The task => Lines where the string "elbow" appears are to be copied from the entries below.

Bounding boxes with keypoints
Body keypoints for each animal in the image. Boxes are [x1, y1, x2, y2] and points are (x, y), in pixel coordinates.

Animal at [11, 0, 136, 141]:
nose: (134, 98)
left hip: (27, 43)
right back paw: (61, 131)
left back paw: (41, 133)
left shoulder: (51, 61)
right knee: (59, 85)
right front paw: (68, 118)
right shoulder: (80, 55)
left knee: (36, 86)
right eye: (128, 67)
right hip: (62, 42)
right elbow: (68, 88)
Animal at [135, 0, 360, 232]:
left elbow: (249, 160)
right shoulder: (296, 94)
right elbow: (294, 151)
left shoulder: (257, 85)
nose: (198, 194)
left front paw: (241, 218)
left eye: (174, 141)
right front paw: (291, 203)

* * *

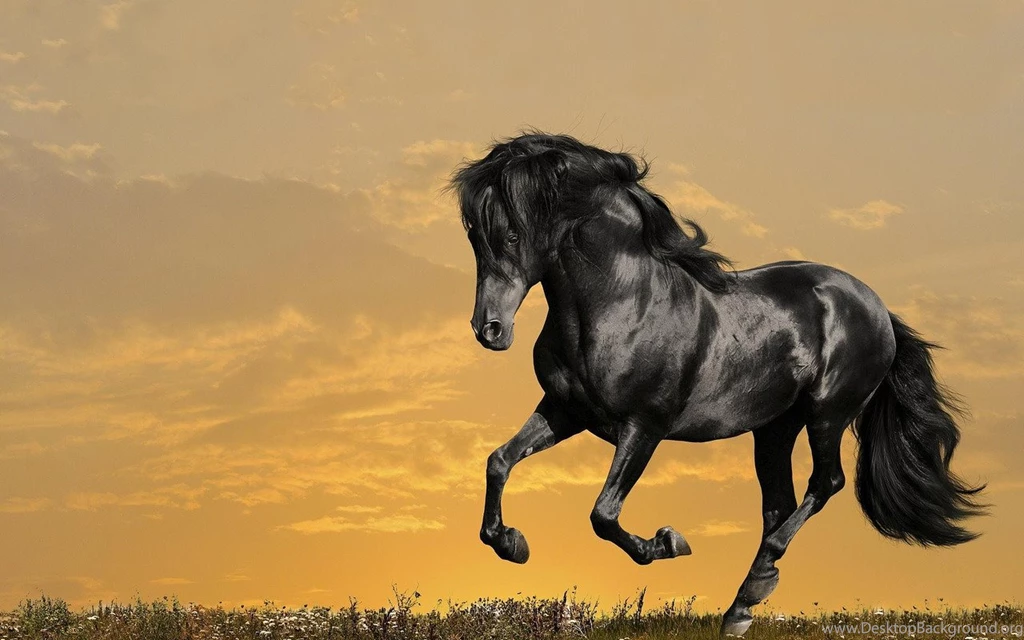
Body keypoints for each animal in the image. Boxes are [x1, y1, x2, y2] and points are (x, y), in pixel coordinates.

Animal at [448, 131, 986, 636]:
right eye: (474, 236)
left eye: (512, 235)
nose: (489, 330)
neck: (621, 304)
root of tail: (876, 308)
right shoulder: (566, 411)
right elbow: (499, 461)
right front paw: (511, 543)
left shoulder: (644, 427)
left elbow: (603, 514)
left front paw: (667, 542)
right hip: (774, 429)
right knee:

Reply =>
right elbow: (68, 88)
left elbow: (249, 160)
right elbow: (294, 151)
right elbow: (499, 461)
left elbow: (603, 514)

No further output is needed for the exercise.